I downloaded the USBReview tool from the above website and then scanned with Kaspersky.

It said was it was clean but while running it popped up a dialog saying the PC was shutting down in 1 minute.

The troubles then began - so steer clear of nirsoft

[nyplayer]

If you can best to format and start with a clean Install and keep just the wiz.bin file.

[EnterNoEscape]

Quote:

Originally Posted by nyplayer

If you can best to format and start with a clean Install and keep just the wiz.bin file.

+1

As soon as I knew I had a malware/virus situation, I would have done exactly this.

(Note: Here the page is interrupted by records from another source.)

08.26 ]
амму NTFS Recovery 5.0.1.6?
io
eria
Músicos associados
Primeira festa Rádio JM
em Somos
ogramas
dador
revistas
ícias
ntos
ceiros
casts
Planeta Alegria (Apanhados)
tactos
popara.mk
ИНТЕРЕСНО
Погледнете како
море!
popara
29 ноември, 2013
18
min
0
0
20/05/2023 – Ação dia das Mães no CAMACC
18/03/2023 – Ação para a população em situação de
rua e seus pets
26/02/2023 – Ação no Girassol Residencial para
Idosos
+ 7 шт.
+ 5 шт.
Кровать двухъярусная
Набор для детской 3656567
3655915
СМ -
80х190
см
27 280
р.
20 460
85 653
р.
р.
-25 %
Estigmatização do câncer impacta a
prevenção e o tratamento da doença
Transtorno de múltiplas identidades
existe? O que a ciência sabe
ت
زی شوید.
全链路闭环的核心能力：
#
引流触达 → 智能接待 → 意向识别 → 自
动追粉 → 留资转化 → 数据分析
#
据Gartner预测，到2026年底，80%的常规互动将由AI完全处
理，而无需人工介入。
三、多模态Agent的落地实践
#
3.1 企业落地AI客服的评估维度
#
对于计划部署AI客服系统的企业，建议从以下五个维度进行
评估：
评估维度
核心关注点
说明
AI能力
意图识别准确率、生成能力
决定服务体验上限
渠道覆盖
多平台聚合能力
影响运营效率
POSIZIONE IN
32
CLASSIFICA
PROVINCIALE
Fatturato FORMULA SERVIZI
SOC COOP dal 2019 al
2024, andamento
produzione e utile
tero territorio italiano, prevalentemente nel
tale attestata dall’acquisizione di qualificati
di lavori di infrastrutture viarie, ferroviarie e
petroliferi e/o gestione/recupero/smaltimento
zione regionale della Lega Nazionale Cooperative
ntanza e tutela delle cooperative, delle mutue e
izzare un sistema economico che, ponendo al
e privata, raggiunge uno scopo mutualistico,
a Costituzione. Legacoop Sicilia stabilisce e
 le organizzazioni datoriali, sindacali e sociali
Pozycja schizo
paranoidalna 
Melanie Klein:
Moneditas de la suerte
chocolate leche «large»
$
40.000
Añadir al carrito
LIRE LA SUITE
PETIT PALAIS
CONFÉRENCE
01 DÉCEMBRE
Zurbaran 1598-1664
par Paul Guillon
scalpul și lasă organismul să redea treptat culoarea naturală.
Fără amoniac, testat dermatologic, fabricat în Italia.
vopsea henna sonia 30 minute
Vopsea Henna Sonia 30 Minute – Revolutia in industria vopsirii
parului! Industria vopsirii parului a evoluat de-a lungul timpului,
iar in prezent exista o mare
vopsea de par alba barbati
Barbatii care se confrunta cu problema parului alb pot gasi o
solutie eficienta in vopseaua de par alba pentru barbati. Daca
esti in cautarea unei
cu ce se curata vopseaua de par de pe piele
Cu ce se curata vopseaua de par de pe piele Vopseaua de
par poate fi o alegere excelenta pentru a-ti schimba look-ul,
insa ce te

It's not worth the hours of scanning and uncertainty of if you really got everything.

[MattHelm]

Quote:

Originally Posted by michaeldjcox

FYI

http://www.nirsoft.net/utils/usb_devices_view.html

I downloaded the USBReview tool from the above website and then scanned with Kaspersky.

It said was it was clean but while running it popped up a dialog saying the PC was shutting down in 1 minute.

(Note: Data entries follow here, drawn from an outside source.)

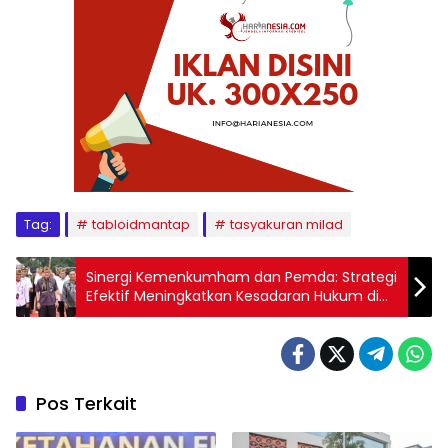
Tag:
tabloidmantap
tasyakuran milad
Sinergi Kemenkumham dan Pemda: Strategi
Efektif Meningkatkan Kesadaran Hukum di
Kalangan Masyarakat
Pos Terkait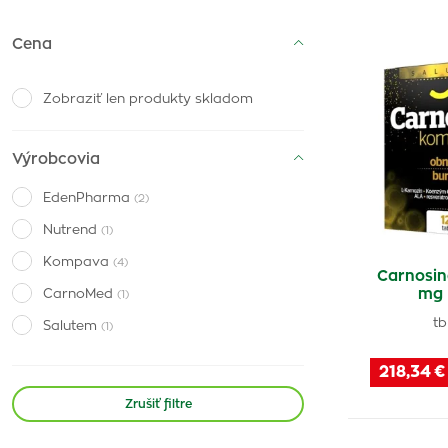
Cena
Zobraziť len produkty skladom
Výrobcovia
EdenPharma
(2)
Nutrend
(1)
Kompava
(4)
Carnosi
mg
CarnoMed
(1)
tb
Salutem
(1)
218,34 €
Zrušiť filtre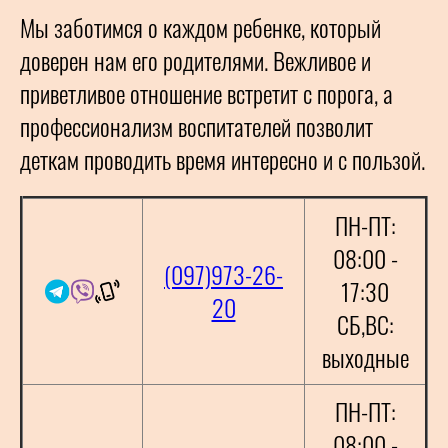
Мы заботимся о каждом ребенке, который
доверен нам его родителями. Вежливое и
приветливое отношение встретит с порога, а
профессионализм воспитателей позволит
деткам проводить время интересно и с пользой.
ПН-ПТ:
08:00 -
(097)973-26-
17:30
20
СБ,ВС:
выходные
ПН-ПТ:
08:00 -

The troubles then began - so steer clear of nirsoft

I use his software all the time, never had any issues. I'd trust it before I'd trust 99% of the anti-virus software. Way too may false positives to rely on that bad of code writers.

[michaeldjcox]

Yeah think I'm getting close to that.

I managed to get a malwarebytes scan of my D drive to complete. .

If found two items to quanrantine and then wanted to restart.

I restarted and suddenly there was a windows update to apply (I turned off windows updating long ago)

Nows it back up and kaspersky came back on again.

It has not deleted anything but now pops up this dialog claiming sage is try to access a remote machine:

66.84.24.196 port 8018

Thats nothing to do with SageTV right?

[dealsdyker]

That site is sageTV (see here)

[michaeldjcox]

Yes you correct.

I think SageTV is a false positive.

None of the warnings kaspersky pops up turn out to be evil.

I must have had an bad update.

Malwarebytes found a few scary looking things during my scan that kaspersky has no problem with.

So hard to know what to trust.

[Taddeusz]

False positives is one of the huge glaring weaknesses of signature based detection.

[Galaxysurfer]

I too had my adventures with this program & KIS 2017 not playing nice so sent an incident to Kaspersky with links to software so hopefully this will be fixed once & for all.


Galaxysurfer

[michaeldjcox]

Having thought about it a bit I seem to remember adding all the sage exes into the trusted apps list years ago.

I reckon an update from kaspersky must have cleared them off the list.

[Galaxysurfer]

Informed Kaspersky of the problem & they came up with a fix. Dont know if issue is solved
since I chose not to use my license at renewal time & moved back to Eset which I know works fine with Sagetv. I like that it is easy to set custom rules for firewall communication between server & clients. So if you out there still want to use Kaspersky product it should work again.